WORK ORDER
Copy out all the lines in the records that include the word "Beitia".

STUDY MATERIAL

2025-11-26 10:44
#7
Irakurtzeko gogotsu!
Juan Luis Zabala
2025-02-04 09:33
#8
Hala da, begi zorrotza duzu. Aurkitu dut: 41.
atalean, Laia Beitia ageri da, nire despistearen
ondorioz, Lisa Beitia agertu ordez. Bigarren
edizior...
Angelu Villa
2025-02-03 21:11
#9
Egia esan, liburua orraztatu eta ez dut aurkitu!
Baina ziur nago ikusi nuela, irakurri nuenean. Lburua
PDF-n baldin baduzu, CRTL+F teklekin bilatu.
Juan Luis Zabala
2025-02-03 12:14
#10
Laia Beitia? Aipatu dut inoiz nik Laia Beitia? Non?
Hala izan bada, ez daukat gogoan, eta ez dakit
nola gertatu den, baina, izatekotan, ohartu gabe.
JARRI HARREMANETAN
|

OUTPUT OF THE TASK
atalean, Laia Beitia ageri da, nire despistearen
ondorioz, Lisa Beitia agertu ordez. Bigarren
Laia Beitia? Aipatu dut inoiz nik Laia Beitia? Non?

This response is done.